Write out all of the data below word for word, leaving out the pictures.

==== Dataset ====

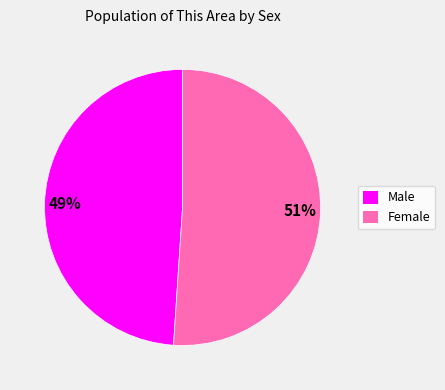

Count the number of slices in the pie.

2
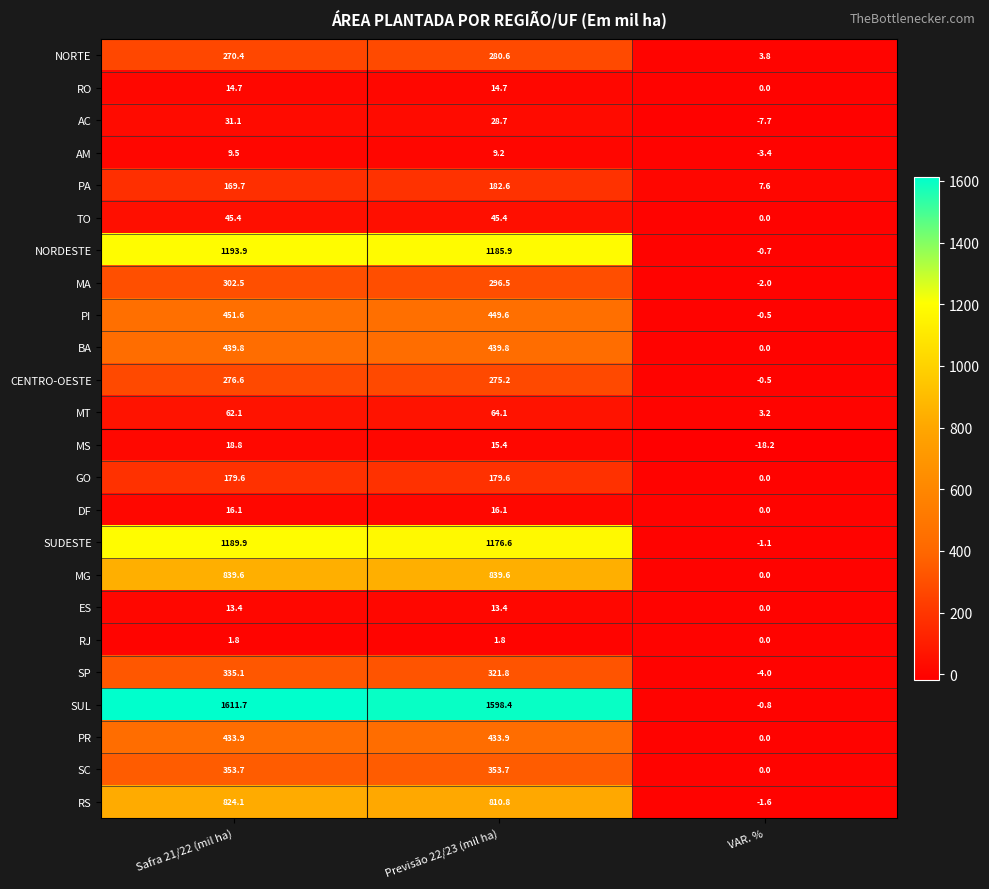

What is the total value across all series at VAR. %?

-25.9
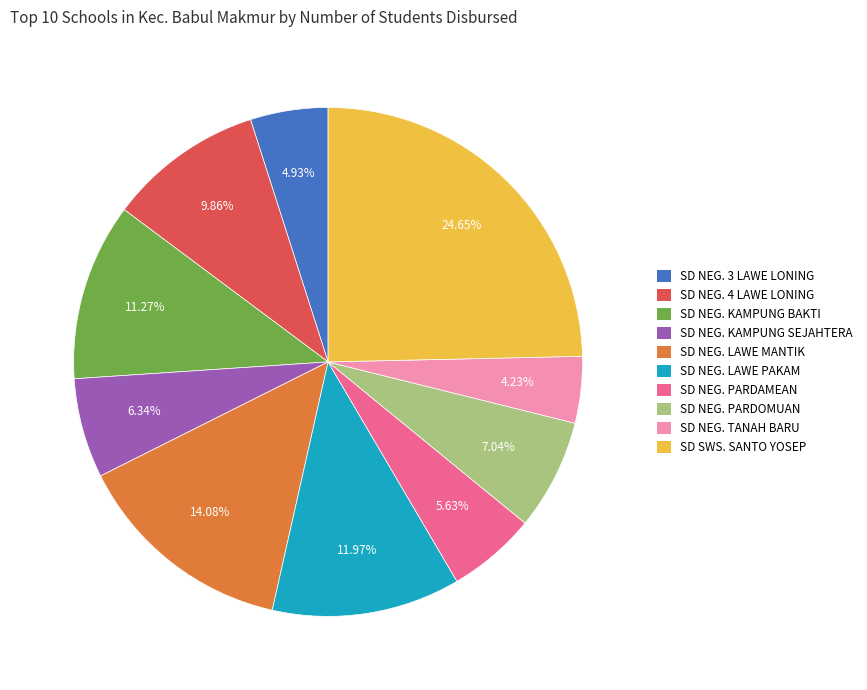

Is there any slice that represents more than half of the pie?

No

====

### Task output
Count the number of slices in the pie.

2

What is the total value across all series at VAR. %?

-25.9

Is there any slice that represents more than half of the pie?

No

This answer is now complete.